No texto sobre a condenação do servidor do Incra, em que mês e ano foi identificado o abandono de cargo?

» **TEXTO DO EXERCÍCIO**:
--------
A Advocacia-Geral da União (AGU) conseguiu uma importante vitória em ação de improbidade administrativa contra um servidor do Instituto Nacional de Colonização e Reforma Agrária (Incra). O funcionário foi condenado a ressarcir cerca de R$ 985 mil aos cofres públicos após ter recebido salários por mais de sete anos sem comparecer ao trabalho.
O caso envolve um servidor que foi cedido ao Senado Federal, onde ocupou um cargo em comissão até fevereiro de 1995. Após ser exonerado, ele não comunicou sua situação ao órgão de origem nem retornou às suas funções, continuando a receber seus vencimentos de forma irregular até que o abandono de cargo foi identificado em setembro de 2002.
Inicialmente, o processo foi considerado prescrito em primeira instância. No entanto, após recurso do Incra, representado pela AGU, o Tribunal Regional Federal da 1ª Região (TRF1) reformou a decisão e determinou o ressarcimento dos valores pagos indevidamente, além do pagamento das custas judiciais e honorários advocatícios.
Para o procurador federal Fábio Comelli Dutra, da Coordenação de Combate à Improbidade Administrativa e Crimes Contra a Administração Pública, a sentença reforça a tese da imprescritibilidade do ressarcimento ao erário. Segundo ele, isso garante que os responsáveis por prejuízos ao patrimônio público possam ser responsabilizados, servindo também como um exemplo para desestimular práticas semelhantes no serviço público.
--------
» **DADOS EXTRAÍDOS**:
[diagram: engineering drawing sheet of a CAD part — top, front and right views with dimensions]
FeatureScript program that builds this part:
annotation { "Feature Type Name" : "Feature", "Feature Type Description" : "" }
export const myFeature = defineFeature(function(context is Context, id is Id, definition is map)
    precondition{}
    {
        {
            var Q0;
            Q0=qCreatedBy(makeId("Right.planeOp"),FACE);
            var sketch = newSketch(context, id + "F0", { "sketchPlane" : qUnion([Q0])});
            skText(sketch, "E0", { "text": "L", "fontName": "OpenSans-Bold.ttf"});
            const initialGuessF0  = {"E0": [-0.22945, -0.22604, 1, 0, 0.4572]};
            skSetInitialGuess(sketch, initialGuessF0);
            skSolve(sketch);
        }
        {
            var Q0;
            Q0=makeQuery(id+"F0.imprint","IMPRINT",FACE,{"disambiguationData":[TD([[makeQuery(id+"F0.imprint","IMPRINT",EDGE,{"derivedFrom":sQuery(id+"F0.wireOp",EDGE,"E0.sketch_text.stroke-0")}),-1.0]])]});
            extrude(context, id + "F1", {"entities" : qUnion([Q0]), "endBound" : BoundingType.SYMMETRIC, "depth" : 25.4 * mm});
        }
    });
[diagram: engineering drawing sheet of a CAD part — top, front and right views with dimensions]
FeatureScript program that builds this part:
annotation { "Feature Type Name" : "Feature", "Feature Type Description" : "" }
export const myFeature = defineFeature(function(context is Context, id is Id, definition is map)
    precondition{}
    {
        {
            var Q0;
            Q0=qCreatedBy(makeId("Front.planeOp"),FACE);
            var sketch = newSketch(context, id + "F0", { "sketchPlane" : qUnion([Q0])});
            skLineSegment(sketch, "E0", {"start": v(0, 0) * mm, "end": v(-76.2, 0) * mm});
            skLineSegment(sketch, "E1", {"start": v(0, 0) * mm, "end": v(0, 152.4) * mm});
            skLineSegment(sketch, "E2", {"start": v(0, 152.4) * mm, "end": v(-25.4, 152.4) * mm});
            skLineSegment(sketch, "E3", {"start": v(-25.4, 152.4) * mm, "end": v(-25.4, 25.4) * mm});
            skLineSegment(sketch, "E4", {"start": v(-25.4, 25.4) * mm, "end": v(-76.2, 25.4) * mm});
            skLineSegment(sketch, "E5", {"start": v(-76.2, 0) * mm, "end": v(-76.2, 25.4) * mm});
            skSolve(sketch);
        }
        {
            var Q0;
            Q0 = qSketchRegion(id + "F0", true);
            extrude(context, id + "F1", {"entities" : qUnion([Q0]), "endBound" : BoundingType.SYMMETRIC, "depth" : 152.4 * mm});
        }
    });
--------
» **RESULTADO DA TAREFA**: Em setembro de 2002.